La sénatrice Robinson : Pourriez-vous trouver pour le comité quelle portion de la taxe prélevée sur les pratiques agricoles est remise aux agriculteurs? Je ne veux pas prendre plus de temps, mais si vous pouviez dénicher ces données et les remettre à la greffière, ce serait formidable.

M. Ngan : Parlons-nous des taxes en général ou seulement de la tarification du carbone?

La sénatrice Robinson : Je parle de la taxe carbone sur les combustibles utilisés pour chauffer et climatiser les bâtiments agricoles et pour la culture en serre.

M. Ngan : Nous allons vous revenir avec les données.

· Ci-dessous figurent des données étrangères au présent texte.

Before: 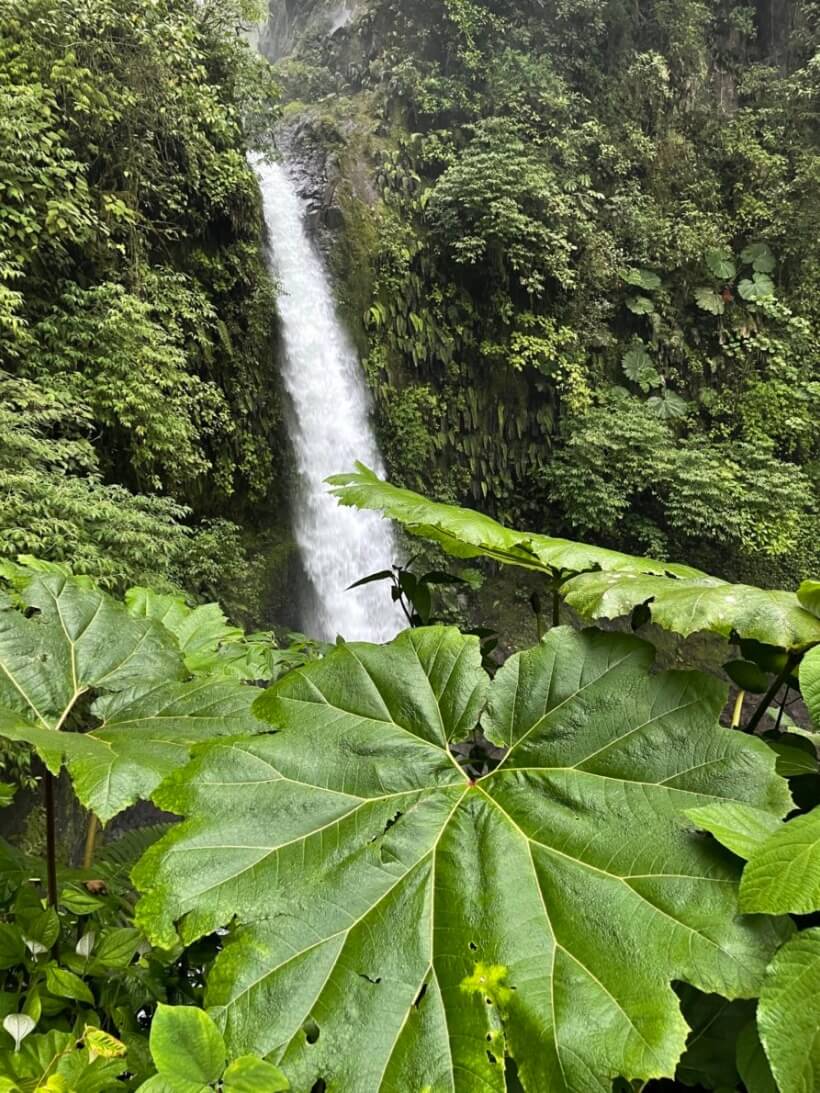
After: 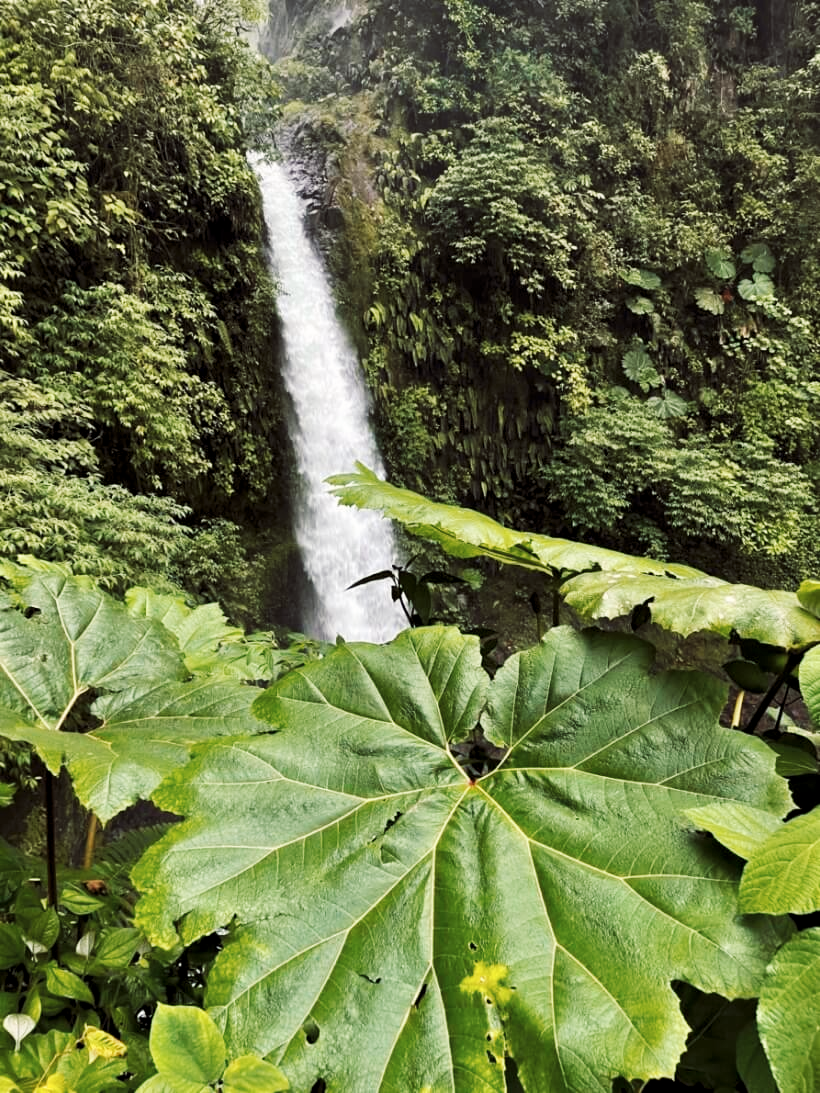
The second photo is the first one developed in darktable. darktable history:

La sénatrice Robinson : Merci.

[Français]

La vice-présidente : La réunion est terminée. Cependant, deux autres sénateurs souhaitaient poser des questions. Vous pourriez les poser aux témoins, et les témoins pourraient envoyer leurs réponses à la greffière du comité.

[Traduction]

La sénatrice Galvez : Je déduis avec certitude selon ce que vous avez dit que le gouvernement allait imposer un plafond, non pas à la production, mais bien aux émissions. Vous pariez que les émissions n’augmenteront pas grâce aux nouvelles technologies ou au captage du carbone, mais cela n’annihilera pas la pollution émanant des bassins de résidus. Il faut 30 barils d’eau pour produire 1 baril de pétrole. L’empreinte des bassins de résidus ne cesse de grandir, et il y a ce nouveau projet d’envoyer le tout par pipeline vers le nord de l’Alberta.

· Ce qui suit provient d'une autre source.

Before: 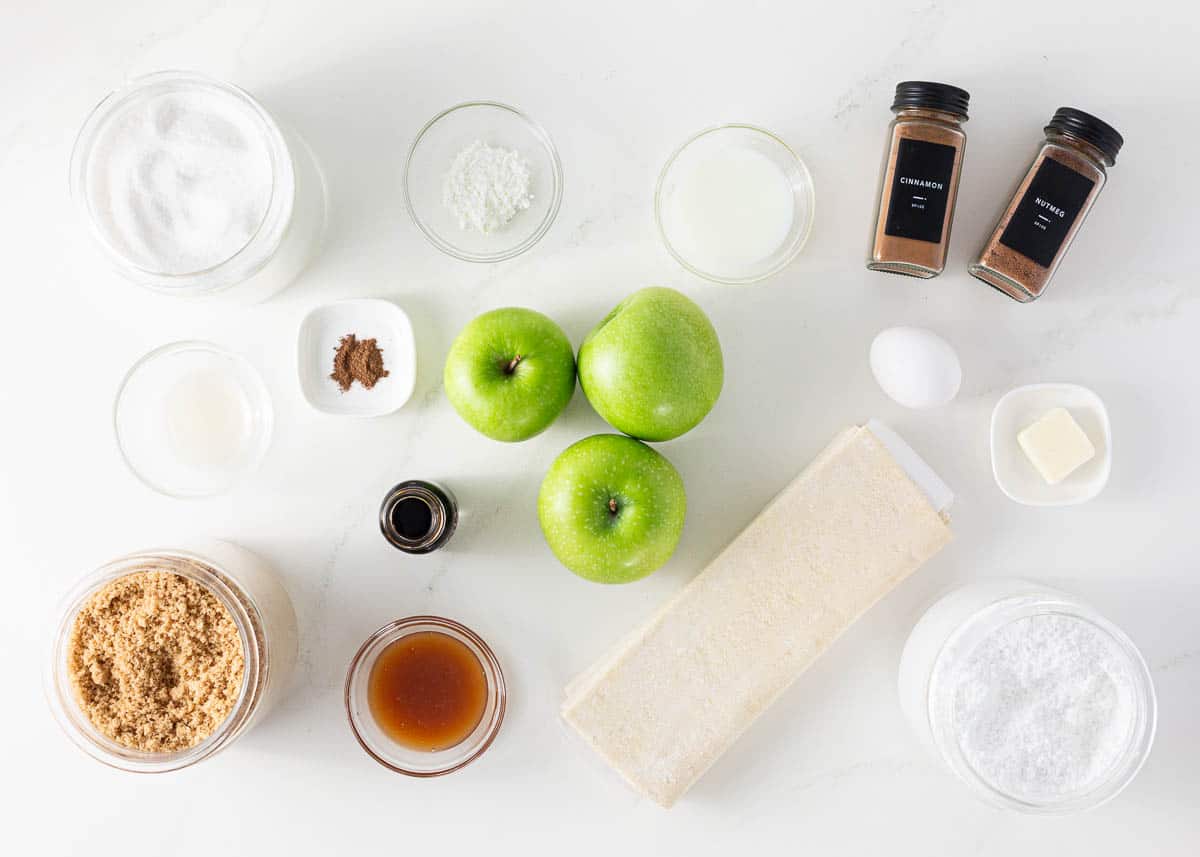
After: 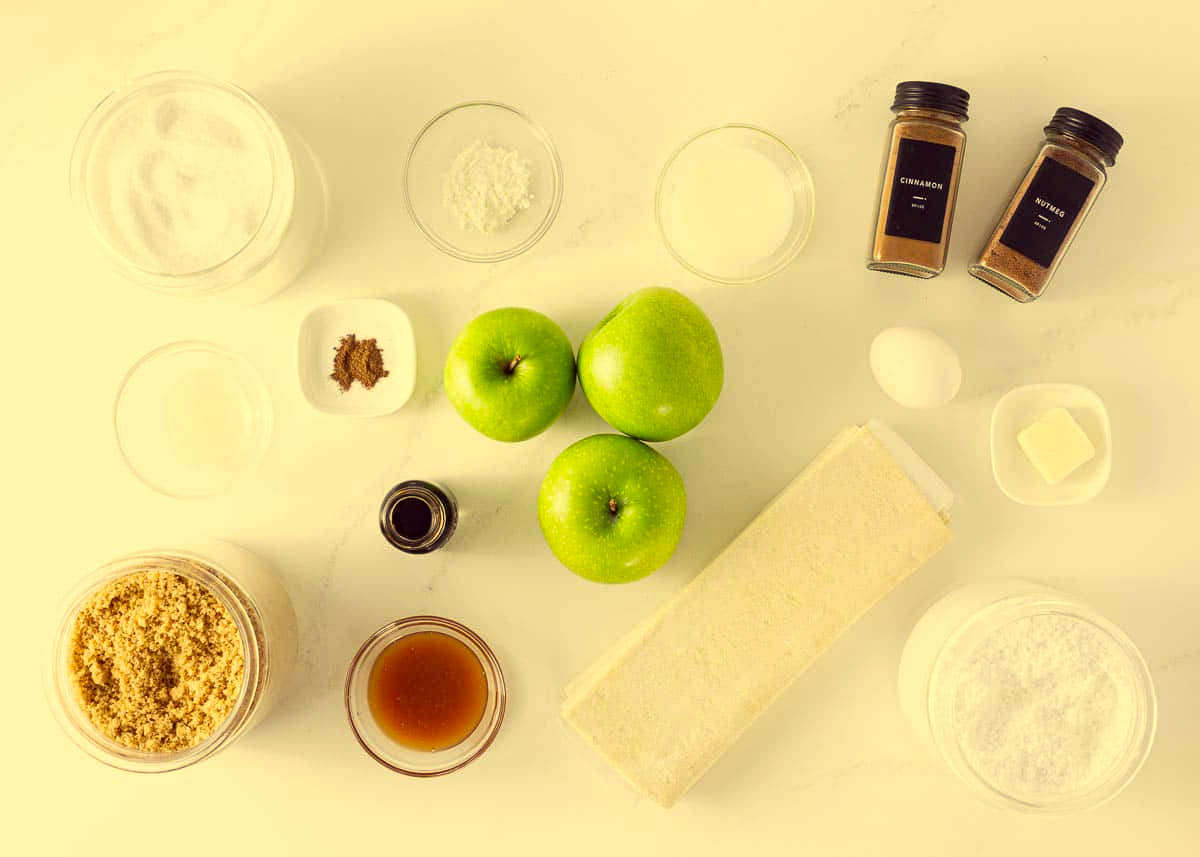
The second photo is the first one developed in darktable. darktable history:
color correction: highlights a* -0.554, highlights b* 39.81, shadows a* 9.78, shadows b* -0.769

Tout cela produit des émissions également. Pourriez-vous envoyer votre réponse à la greffière?

[Français]

La vice-présidente : Vous pourrez envoyer votre réponse à la greffière du comité.

[Traduction]

Le sénateur Cardozo : Madame Meltzer, vous avez offert d’expliquer certaines notions. J’aimerais que vous exposiez encore une fois, en vulgarisant, le régime de plafonnement et d’échange et le régime de tarification du carbone ou de remise sur le carbone. Quelle est la différence entre les deux? Les deux régimes s’appliquent-ils aux mêmes provinces ou aux mêmes entreprises? Voilà en somme ce que je voudrais savoir. Merci beaucoup.

[Français]

La vice-présidente : Je remercie les sénateurs et les témoins de leur participation aujourd’hui.